TASK GOAL: Below are lines of data, and only some are wanted. Please repeat exactly those from the line that has "(Corresponding author: G.B. Hangeragi)" through the line that has "(Published by Research".

*** Opening of MATERIAL FOR THE TASK ***

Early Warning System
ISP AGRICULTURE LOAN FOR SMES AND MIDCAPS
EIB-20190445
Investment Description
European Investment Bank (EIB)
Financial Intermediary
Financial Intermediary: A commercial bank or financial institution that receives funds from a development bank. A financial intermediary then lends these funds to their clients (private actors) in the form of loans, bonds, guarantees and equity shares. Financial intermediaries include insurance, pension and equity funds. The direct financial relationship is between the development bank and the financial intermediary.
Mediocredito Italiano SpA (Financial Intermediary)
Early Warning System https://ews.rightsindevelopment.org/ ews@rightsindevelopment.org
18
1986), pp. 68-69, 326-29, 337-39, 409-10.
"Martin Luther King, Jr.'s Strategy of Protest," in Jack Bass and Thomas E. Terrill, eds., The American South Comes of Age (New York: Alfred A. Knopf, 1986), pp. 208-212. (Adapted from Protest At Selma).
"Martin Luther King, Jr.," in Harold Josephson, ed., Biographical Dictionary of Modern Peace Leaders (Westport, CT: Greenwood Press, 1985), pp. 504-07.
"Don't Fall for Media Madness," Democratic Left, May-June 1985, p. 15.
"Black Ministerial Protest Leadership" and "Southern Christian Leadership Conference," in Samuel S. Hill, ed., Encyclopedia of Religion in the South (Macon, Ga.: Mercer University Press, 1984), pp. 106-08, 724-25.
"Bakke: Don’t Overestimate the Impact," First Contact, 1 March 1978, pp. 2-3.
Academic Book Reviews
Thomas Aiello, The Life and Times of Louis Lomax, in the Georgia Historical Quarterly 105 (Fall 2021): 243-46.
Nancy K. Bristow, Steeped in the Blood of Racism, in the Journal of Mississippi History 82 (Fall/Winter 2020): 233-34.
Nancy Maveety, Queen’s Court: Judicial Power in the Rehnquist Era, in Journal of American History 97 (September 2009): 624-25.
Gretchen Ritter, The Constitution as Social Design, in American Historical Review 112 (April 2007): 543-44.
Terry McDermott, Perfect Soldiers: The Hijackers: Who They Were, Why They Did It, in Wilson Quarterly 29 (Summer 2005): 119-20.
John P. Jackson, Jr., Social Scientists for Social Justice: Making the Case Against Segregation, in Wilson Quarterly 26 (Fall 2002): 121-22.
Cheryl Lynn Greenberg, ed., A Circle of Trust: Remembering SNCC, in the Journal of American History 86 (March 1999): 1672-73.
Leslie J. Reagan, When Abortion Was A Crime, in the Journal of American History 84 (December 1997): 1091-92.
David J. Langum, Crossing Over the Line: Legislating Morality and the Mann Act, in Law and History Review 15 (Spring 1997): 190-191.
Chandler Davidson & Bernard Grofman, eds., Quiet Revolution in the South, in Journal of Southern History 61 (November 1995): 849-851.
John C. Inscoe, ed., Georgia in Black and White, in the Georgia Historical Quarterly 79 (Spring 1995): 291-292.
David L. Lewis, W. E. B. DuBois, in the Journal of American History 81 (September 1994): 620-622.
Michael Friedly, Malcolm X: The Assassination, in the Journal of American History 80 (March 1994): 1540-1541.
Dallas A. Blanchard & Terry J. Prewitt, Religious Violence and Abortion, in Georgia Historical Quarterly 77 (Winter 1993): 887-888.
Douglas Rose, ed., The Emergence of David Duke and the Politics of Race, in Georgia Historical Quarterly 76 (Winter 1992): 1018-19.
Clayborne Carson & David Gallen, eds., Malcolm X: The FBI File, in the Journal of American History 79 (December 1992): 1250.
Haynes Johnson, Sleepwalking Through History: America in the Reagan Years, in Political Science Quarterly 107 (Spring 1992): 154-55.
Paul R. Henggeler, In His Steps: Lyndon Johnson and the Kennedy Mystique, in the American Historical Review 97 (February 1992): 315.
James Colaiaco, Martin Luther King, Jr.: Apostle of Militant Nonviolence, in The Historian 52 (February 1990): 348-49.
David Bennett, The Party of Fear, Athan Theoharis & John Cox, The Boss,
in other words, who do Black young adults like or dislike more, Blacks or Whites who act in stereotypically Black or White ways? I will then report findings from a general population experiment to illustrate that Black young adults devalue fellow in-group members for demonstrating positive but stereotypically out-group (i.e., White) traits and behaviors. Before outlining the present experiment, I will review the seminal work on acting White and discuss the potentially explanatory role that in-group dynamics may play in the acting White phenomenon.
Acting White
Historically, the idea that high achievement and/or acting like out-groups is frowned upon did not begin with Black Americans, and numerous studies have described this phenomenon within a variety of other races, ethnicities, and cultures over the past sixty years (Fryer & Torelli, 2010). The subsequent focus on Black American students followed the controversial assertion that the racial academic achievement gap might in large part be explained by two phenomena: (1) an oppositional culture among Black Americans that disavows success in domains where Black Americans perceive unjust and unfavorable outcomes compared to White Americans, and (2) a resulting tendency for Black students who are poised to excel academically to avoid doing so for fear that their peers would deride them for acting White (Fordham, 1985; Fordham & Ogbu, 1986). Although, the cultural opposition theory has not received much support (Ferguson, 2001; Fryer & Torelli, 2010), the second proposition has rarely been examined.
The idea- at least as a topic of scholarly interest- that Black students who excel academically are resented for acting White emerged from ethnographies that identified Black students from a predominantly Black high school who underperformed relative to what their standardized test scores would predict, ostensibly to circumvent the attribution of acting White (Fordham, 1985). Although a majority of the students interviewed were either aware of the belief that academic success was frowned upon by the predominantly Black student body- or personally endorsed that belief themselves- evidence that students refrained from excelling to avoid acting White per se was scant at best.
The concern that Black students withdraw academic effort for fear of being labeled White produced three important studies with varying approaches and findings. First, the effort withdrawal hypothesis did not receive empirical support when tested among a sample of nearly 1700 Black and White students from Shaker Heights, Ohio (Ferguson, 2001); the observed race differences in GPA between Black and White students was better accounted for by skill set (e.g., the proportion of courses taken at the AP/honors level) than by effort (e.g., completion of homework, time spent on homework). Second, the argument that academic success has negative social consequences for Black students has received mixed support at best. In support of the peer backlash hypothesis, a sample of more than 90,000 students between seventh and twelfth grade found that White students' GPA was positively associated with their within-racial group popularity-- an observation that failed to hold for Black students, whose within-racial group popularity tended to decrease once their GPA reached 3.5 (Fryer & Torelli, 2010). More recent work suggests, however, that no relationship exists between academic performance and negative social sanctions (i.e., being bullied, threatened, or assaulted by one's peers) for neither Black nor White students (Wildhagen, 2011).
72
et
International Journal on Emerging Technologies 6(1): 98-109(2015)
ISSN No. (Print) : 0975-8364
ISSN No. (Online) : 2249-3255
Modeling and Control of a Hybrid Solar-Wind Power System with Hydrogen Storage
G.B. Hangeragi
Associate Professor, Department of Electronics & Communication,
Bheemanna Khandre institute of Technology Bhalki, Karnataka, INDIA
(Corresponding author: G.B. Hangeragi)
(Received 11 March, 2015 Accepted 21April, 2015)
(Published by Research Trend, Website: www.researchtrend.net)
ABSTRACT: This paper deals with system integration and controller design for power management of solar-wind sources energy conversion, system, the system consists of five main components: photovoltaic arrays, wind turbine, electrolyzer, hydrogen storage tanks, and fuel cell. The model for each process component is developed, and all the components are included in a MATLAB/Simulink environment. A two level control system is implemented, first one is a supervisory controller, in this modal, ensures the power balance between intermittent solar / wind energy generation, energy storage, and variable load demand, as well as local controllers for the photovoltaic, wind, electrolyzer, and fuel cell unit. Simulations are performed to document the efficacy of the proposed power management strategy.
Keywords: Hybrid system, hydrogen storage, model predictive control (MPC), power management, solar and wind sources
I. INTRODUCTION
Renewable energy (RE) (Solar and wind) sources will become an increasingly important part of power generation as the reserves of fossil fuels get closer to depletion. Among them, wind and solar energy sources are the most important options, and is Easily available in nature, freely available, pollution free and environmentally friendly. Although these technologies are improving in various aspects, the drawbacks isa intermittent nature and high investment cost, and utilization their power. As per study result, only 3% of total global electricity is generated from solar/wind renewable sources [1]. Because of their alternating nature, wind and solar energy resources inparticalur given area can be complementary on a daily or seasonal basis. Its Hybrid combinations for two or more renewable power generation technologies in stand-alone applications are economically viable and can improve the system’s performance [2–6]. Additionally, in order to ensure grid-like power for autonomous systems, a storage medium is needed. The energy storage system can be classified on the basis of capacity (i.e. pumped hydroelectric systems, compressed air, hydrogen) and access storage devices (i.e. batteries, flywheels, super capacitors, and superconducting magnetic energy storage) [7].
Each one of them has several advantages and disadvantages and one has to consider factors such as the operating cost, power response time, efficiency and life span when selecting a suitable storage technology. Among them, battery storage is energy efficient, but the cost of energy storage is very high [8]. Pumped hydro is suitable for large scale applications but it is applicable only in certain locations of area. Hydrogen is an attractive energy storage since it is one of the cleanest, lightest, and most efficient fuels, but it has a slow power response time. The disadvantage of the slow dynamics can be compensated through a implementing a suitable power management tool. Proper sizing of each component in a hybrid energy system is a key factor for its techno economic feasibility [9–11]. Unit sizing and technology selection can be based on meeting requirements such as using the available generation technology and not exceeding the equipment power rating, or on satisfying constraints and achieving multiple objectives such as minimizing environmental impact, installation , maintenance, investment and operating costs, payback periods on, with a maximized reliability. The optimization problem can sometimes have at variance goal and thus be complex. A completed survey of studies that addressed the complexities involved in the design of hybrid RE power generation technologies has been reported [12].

*** Close of MATERIAL FOR THE TASK ***

TASK OUTPUT:
(Corresponding author: G.B. Hangeragi)
(Received 11 March, 2015 Accepted 21April, 2015)
(Published by Research Trend, Website: www.researchtrend.net)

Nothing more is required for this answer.